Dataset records
--------------------------------

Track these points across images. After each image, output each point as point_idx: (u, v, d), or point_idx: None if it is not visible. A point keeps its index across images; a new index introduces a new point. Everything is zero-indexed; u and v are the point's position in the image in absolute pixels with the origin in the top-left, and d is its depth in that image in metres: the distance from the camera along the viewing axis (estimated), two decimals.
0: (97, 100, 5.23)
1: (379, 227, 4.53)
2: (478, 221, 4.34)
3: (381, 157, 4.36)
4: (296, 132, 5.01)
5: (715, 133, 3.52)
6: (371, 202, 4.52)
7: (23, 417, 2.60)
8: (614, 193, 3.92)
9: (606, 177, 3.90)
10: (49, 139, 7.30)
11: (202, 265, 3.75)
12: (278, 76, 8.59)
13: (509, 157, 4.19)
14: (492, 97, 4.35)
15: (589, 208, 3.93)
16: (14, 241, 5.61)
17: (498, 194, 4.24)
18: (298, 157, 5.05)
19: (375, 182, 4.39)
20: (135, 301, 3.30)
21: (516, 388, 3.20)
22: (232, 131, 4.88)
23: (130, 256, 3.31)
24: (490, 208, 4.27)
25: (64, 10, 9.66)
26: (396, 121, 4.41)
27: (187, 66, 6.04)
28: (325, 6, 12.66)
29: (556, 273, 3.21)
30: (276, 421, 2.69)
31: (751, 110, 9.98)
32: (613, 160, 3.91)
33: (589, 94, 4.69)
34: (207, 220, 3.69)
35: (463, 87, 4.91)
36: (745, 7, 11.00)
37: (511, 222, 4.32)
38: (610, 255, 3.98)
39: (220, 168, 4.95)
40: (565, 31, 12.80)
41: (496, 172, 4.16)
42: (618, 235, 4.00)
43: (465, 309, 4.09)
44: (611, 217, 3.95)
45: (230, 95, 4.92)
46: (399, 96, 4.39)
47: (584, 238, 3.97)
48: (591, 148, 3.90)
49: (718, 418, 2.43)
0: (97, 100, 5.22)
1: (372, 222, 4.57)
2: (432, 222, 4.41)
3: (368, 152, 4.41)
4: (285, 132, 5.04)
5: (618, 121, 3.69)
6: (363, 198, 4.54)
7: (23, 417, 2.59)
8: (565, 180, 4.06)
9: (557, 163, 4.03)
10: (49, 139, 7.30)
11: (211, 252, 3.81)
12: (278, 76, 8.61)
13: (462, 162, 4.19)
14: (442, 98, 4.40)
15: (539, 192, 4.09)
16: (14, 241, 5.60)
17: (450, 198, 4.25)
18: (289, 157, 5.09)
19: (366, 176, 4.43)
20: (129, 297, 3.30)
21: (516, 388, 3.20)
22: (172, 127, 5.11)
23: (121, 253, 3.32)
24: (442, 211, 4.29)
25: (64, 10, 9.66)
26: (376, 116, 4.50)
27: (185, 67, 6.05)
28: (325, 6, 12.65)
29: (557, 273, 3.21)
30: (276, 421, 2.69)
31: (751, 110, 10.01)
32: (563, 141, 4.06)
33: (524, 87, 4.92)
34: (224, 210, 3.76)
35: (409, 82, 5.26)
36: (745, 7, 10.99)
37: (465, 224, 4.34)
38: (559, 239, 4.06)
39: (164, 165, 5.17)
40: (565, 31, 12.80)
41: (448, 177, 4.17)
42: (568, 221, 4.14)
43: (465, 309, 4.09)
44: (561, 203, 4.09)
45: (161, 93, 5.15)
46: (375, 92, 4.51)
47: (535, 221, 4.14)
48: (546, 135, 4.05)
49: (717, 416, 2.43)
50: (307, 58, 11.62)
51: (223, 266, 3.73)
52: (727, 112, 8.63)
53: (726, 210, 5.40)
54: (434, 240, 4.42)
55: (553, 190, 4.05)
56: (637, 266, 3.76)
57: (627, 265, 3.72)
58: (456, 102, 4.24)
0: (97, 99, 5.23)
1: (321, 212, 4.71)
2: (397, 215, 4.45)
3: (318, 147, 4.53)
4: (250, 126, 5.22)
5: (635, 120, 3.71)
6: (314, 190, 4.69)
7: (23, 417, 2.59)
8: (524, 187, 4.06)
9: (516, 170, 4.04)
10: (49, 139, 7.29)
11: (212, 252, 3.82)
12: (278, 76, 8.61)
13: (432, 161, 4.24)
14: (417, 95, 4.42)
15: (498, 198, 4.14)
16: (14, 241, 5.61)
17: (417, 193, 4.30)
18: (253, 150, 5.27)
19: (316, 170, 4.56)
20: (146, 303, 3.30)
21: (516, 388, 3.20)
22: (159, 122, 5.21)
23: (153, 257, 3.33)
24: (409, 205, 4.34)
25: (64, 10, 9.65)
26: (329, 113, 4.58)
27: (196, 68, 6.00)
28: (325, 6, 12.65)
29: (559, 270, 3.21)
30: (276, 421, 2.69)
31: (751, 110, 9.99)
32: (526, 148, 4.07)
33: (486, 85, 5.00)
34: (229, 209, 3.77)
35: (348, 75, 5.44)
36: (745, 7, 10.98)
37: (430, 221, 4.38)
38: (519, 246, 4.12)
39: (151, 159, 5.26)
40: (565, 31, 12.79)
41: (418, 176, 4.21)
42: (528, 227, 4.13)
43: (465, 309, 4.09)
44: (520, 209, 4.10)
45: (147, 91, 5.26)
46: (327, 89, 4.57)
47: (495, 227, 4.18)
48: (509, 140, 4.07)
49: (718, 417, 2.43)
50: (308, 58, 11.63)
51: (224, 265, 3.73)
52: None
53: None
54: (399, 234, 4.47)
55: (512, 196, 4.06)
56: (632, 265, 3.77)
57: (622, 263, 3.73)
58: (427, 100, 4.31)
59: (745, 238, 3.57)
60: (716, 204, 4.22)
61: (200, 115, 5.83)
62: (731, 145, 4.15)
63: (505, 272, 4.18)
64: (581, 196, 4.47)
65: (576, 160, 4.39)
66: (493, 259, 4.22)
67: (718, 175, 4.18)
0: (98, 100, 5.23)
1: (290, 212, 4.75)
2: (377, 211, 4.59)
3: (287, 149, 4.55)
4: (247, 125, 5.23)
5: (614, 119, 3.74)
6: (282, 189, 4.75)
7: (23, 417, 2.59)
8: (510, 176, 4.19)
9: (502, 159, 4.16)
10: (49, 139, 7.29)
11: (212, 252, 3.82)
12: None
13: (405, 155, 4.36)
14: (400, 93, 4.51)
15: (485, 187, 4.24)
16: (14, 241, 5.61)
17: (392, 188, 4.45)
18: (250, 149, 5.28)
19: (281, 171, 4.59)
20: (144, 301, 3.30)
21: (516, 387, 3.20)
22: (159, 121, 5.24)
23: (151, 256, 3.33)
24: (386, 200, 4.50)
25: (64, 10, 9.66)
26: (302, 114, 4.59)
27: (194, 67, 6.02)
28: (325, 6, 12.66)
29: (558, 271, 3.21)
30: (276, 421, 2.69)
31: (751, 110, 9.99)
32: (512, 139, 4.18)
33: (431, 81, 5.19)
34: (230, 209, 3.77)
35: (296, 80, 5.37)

--------------------------------

INSTRUCTIONS TO FOLLOW
Full repetition needed. Write out every entry above exactly as given.

SOLUTION FOR THIS PROBLEM
Track these points across images. After each image, output each point as point_idx: (u, v, d), or point_idx: None if it is not visible. A point keeps its index across images; a new index introduces a new point. Everything is zero-indexed; u and v are the point's position in the image in absolute pixels with the origin in the top-left, and d is its depth in that image in metres: the distance from the camera along the viewing axis (estimated), two decimals.
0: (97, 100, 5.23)
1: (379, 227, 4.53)
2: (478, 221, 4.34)
3: (381, 157, 4.36)
4: (296, 132, 5.01)
5: (715, 133, 3.52)
6: (371, 202, 4.52)
7: (23, 417, 2.60)
8: (614, 193, 3.92)
9: (606, 177, 3.90)
10: (49, 139, 7.30)
11: (202, 265, 3.75)
12: (278, 76, 8.59)
13: (509, 157, 4.19)
14: (492, 97, 4.35)
15: (589, 208, 3.93)
16: (14, 241, 5.61)
17: (498, 194, 4.24)
18: (298, 157, 5.05)
19: (375, 182, 4.39)
20: (135, 301, 3.30)
21: (516, 388, 3.20)
22: (232, 131, 4.88)
23: (130, 256, 3.31)
24: (490, 208, 4.27)
25: (64, 10, 9.66)
26: (396, 121, 4.41)
27: (187, 66, 6.04)
28: (325, 6, 12.66)
29: (556, 273, 3.21)
30: (276, 421, 2.69)
31: (751, 110, 9.98)
32: (613, 160, 3.91)
33: (589, 94, 4.69)
34: (207, 220, 3.69)
35: (463, 87, 4.91)
36: (745, 7, 11.00)
37: (511, 222, 4.32)
38: (610, 255, 3.98)
39: (220, 168, 4.95)
40: (565, 31, 12.80)
41: (496, 172, 4.16)
42: (618, 235, 4.00)
43: (465, 309, 4.09)
44: (611, 217, 3.95)
45: (230, 95, 4.92)
46: (399, 96, 4.39)
47: (584, 238, 3.97)
48: (591, 148, 3.90)
49: (718, 418, 2.43)
0: (97, 100, 5.22)
1: (372, 222, 4.57)
2: (432, 222, 4.41)
3: (368, 152, 4.41)
4: (285, 132, 5.04)
5: (618, 121, 3.69)
6: (363, 198, 4.54)
7: (23, 417, 2.59)
8: (565, 180, 4.06)
9: (557, 163, 4.03)
10: (49, 139, 7.30)
11: (211, 252, 3.81)
12: (278, 76, 8.61)
13: (462, 162, 4.19)
14: (442, 98, 4.40)
15: (539, 192, 4.09)
16: (14, 241, 5.60)
17: (450, 198, 4.25)
18: (289, 157, 5.09)
19: (366, 176, 4.43)
20: (129, 297, 3.30)
21: (516, 388, 3.20)
22: (172, 127, 5.11)
23: (121, 253, 3.32)
24: (442, 211, 4.29)
25: (64, 10, 9.66)
26: (376, 116, 4.50)
27: (185, 67, 6.05)
28: (325, 6, 12.65)
29: (557, 273, 3.21)
30: (276, 421, 2.69)
31: (751, 110, 10.01)
32: (563, 141, 4.06)
33: (524, 87, 4.92)
34: (224, 210, 3.76)
35: (409, 82, 5.26)
36: (745, 7, 10.99)
37: (465, 224, 4.34)
38: (559, 239, 4.06)
39: (164, 165, 5.17)
40: (565, 31, 12.80)
41: (448, 177, 4.17)
42: (568, 221, 4.14)
43: (465, 309, 4.09)
44: (561, 203, 4.09)
45: (161, 93, 5.15)
46: (375, 92, 4.51)
47: (535, 221, 4.14)
48: (546, 135, 4.05)
49: (717, 416, 2.43)
50: (307, 58, 11.62)
51: (223, 266, 3.73)
52: (727, 112, 8.63)
53: (726, 210, 5.40)
54: (434, 240, 4.42)
55: (553, 190, 4.05)
56: (637, 266, 3.76)
57: (627, 265, 3.72)
58: (456, 102, 4.24)
0: (97, 99, 5.23)
1: (321, 212, 4.71)
2: (397, 215, 4.45)
3: (318, 147, 4.53)
4: (250, 126, 5.22)
5: (635, 120, 3.71)
6: (314, 190, 4.69)
7: (23, 417, 2.59)
8: (524, 187, 4.06)
9: (516, 170, 4.04)
10: (49, 139, 7.29)
11: (212, 252, 3.82)
12: (278, 76, 8.61)
13: (432, 161, 4.24)
14: (417, 95, 4.42)
15: (498, 198, 4.14)
16: (14, 241, 5.61)
17: (417, 193, 4.30)
18: (253, 150, 5.27)
19: (316, 170, 4.56)
20: (146, 303, 3.30)
21: (516, 388, 3.20)
22: (159, 122, 5.21)
23: (153, 257, 3.33)
24: (409, 205, 4.34)
25: (64, 10, 9.65)
26: (329, 113, 4.58)
27: (196, 68, 6.00)
28: (325, 6, 12.65)
29: (559, 270, 3.21)
30: (276, 421, 2.69)
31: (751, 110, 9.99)
32: (526, 148, 4.07)
33: (486, 85, 5.00)
34: (229, 209, 3.77)
35: (348, 75, 5.44)
36: (745, 7, 10.98)
37: (430, 221, 4.38)
38: (519, 246, 4.12)
39: (151, 159, 5.26)
40: (565, 31, 12.79)
41: (418, 176, 4.21)
42: (528, 227, 4.13)
43: (465, 309, 4.09)
44: (520, 209, 4.10)
45: (147, 91, 5.26)
46: (327, 89, 4.57)
47: (495, 227, 4.18)
48: (509, 140, 4.07)
49: (718, 417, 2.43)
50: (308, 58, 11.63)
51: (224, 265, 3.73)
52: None
53: None
54: (399, 234, 4.47)
55: (512, 196, 4.06)
56: (632, 265, 3.77)
57: (622, 263, 3.73)
58: (427, 100, 4.31)
59: (745, 238, 3.57)
60: (716, 204, 4.22)
61: (200, 115, 5.83)
62: (731, 145, 4.15)
63: (505, 272, 4.18)
64: (581, 196, 4.47)
65: (576, 160, 4.39)
66: (493, 259, 4.22)
67: (718, 175, 4.18)
0: (98, 100, 5.23)
1: (290, 212, 4.75)
2: (377, 211, 4.59)
3: (287, 149, 4.55)
4: (247, 125, 5.23)
5: (614, 119, 3.74)
6: (282, 189, 4.75)
7: (23, 417, 2.59)
8: (510, 176, 4.19)
9: (502, 159, 4.16)
10: (49, 139, 7.29)
11: (212, 252, 3.82)
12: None
13: (405, 155, 4.36)
14: (400, 93, 4.51)
15: (485, 187, 4.24)
16: (14, 241, 5.61)
17: (392, 188, 4.45)
18: (250, 149, 5.28)
19: (281, 171, 4.59)
20: (144, 301, 3.30)
21: (516, 387, 3.20)
22: (159, 121, 5.24)
23: (151, 256, 3.33)
24: (386, 200, 4.50)
25: (64, 10, 9.66)
26: (302, 114, 4.59)
27: (194, 67, 6.02)
28: (325, 6, 12.66)
29: (558, 271, 3.21)
30: (276, 421, 2.69)
31: (751, 110, 9.99)
32: (512, 139, 4.18)
33: (431, 81, 5.19)
34: (230, 209, 3.77)
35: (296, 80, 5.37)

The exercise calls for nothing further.